[Collected data]
********************

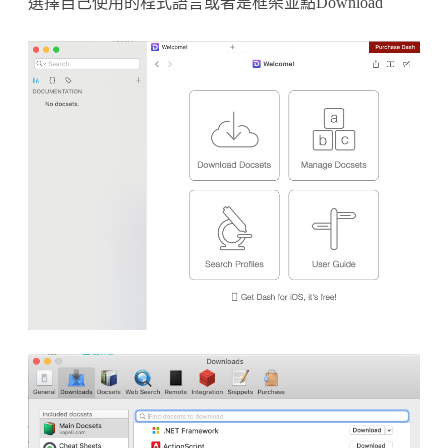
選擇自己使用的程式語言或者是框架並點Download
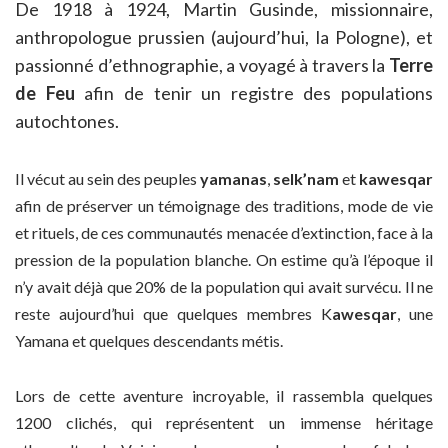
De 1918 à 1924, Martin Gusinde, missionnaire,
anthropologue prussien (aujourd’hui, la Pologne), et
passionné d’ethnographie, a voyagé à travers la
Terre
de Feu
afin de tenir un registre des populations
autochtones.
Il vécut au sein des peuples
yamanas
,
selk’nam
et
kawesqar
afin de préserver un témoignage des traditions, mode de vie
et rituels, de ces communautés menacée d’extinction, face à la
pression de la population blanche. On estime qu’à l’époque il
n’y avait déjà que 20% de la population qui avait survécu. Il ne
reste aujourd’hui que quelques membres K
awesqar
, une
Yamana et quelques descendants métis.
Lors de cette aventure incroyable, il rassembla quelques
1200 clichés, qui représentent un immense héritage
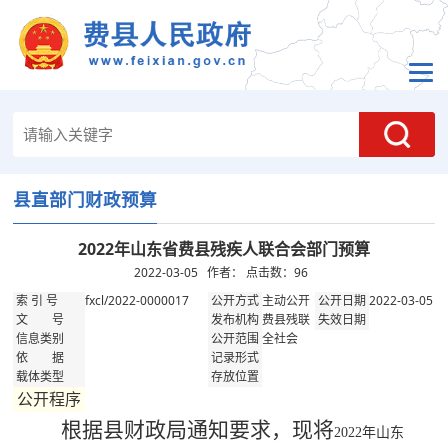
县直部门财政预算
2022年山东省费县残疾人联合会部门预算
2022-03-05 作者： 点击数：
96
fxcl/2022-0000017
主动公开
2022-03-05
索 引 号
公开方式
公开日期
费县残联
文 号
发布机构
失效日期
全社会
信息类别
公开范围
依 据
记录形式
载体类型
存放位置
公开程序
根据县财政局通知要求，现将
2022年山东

********************

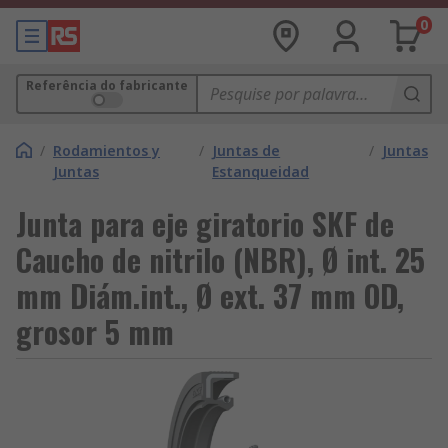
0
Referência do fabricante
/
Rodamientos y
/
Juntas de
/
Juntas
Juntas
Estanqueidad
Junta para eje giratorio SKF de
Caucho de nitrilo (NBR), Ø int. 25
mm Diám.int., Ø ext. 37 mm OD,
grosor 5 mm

********************

#### [Task instructions]
Above are records; repeat only the lines starting at the line with "Rodamientos y" and ending at the line with "grosor 5 mm", exactly as they appear, both included.

#### [Written solution]
Rodamientos y
/
Juntas de
/
Juntas
Juntas
Estanqueidad
Junta para eje giratorio SKF de
Caucho de nitrilo (NBR), Ø int. 25
mm Diám.int., Ø ext. 37 mm OD,
grosor 5 mm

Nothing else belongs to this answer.